#### Aim of the task:
Exactly reproduce the lines from the line that has "java for (ch" down to the last line of the entries, inclusive.

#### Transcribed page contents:
__________
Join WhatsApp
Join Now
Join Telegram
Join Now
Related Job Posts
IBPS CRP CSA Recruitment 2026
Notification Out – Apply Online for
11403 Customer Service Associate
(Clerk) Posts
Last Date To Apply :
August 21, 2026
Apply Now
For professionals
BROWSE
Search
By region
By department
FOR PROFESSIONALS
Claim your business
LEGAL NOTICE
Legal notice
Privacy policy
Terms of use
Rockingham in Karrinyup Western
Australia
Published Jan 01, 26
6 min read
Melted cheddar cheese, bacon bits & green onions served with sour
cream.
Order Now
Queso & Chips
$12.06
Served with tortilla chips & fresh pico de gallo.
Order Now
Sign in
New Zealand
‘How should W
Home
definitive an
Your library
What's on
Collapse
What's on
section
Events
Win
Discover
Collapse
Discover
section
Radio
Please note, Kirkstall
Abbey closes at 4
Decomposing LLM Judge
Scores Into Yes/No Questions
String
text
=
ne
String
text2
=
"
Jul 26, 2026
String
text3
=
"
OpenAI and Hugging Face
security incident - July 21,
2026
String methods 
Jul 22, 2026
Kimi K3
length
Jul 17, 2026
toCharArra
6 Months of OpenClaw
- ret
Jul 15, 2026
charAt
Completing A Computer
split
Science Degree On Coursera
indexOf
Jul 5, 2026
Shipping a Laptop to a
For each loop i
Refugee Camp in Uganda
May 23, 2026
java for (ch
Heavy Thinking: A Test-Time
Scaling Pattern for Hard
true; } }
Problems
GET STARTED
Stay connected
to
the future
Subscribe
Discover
__________
#### Reply:
java for (ch
Heavy Thinking: A Test-Time
Scaling Pattern for Hard
true; } }
Problems
GET STARTED
Stay connected
to
the future
Subscribe
Discover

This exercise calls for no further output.